Yet far from finding comfort in this addition to her family, Mrs Harrel proved to her nothing more than a trouble and an incumbrance; with no inherent resources, she was continually in search of occasional supplies; she fatigued Cecilia with wonder at the privacy of her life, and tormented her with proposals of parties and entertainments. She was eternally in amazement that with powers so large, she had wishes so confined, and was evidently disappointed that upon coming to so ample an estate, she lived, with respect to herself and her family, with no more magnificence or shew than if Heiress to only ú500 a year.
But Cecilia was determined to think and to live for herself, without regard to unmeaning wonder or selfish remonstrances; she had neither ambition for splendour, nor spirits for dissipation; the recent sorrow of her heart had deadened it for the present to all personal taste of happiness, and her only chance for regaining it, seemed through the medium of bestowing it upon others. She had seen, too, by Mr Harrel, how wretchedly external brilliancy could cover inward woe, and she had learned at Delvile Castle to grow sick of parade and grandeur. Her equipage, therefore, was without glare, though not without elegance, her table was plain, though hospitably plentiful, her servants were for use, though too numerous to be for labour.
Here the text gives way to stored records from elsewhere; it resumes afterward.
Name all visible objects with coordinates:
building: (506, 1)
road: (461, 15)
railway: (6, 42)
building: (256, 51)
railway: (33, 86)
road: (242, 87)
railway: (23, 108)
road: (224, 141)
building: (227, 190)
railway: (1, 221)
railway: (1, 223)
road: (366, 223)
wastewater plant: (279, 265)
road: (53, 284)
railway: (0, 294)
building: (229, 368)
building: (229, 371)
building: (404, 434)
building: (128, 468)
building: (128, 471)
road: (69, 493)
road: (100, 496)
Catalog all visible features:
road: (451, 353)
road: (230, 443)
The system of her oeconomy, like that of her liberality, was formed by rules of reason, and her own ideas of right, and not by compliance with example, nor by emulation with the gentry in her neighbourhood.
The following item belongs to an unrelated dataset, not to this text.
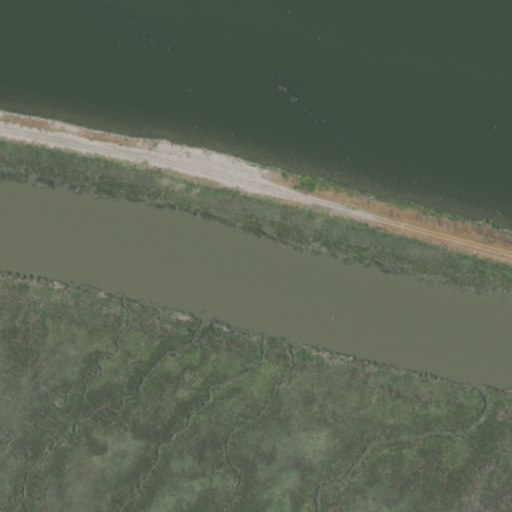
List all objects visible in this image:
road: (257, 185)
river: (257, 290)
But though thus deviating in her actions from the usual customs of the young and rich, she was peculiarly careful not to offend them by singularity of manners. When she mixed with them, she was easy, unaffected, and well bred, and though she saw them but seldom, her good humour and desire of obliging kept them always her friends. The plan she had early formed at Mrs Harrel's she now studied daily to put in practice; but that part by which the useless or frivolous were to be excluded her house, she found could only be supported by driving from her half her acquaintance.
Another part, also, of that project she found still less easy of adoption, which was solacing herself with the society of the wise, good, and intelligent. Few answered this description, and those few were with difficulty attainable. Many might with joy have sought out her liberal dwelling, but no one had idly waited till the moment it was at her disposal. All who possessed at once both talents and wealth, were so generally courted they were rarely to be procured; and all who to talents alone owed their consequence, demanded, if worth acquiring, time and delicacy to be obtained. Fortune she knew, however, was so often at war with Nature, that she doubted not shortly meeting those who would gladly avail themselves of her offered protection.